STORED DATA —
-- -- --
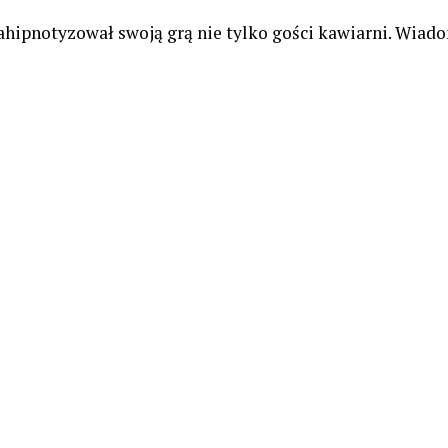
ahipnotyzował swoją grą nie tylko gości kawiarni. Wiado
-- -- --
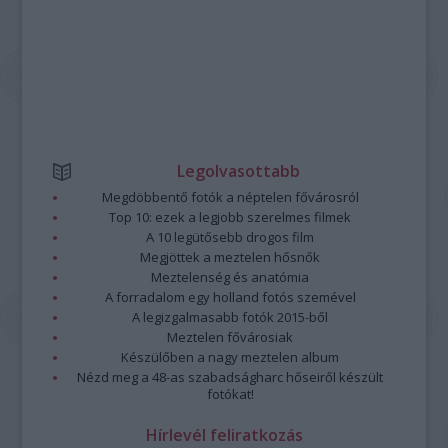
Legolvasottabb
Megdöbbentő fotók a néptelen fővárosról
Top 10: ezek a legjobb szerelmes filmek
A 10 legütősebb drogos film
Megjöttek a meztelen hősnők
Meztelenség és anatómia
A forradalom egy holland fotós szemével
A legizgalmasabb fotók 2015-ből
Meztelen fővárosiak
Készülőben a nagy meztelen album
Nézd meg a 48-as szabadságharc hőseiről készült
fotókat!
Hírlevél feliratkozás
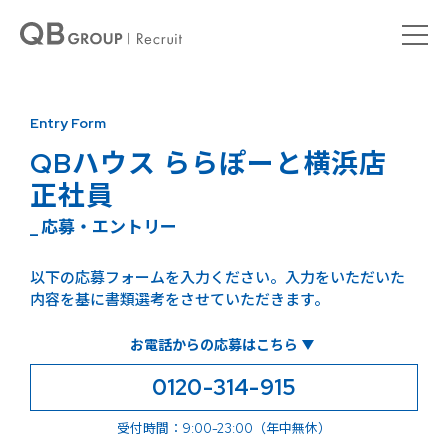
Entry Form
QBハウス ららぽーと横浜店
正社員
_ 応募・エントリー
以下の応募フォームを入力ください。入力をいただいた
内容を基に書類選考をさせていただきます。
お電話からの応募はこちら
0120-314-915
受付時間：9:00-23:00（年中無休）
-- -- --
Copy word for word the lines of the records, starting with the line that contains "Legolvasottabb" and going on through the line that contains "Hírlevél feliratkozás", including both of those lines.

Legolvasottabb
Megdöbbentő fotók a néptelen fővárosról
Top 10: ezek a legjobb szerelmes filmek
A 10 legütősebb drogos film
Megjöttek a meztelen hősnők
Meztelenség és anatómia
A forradalom egy holland fotós szemével
A legizgalmasabb fotók 2015-ből
Meztelen fővárosiak
Készülőben a nagy meztelen album
Nézd meg a 48-as szabadságharc hőseiről készült
fotókat!
Hírlevél feliratkozás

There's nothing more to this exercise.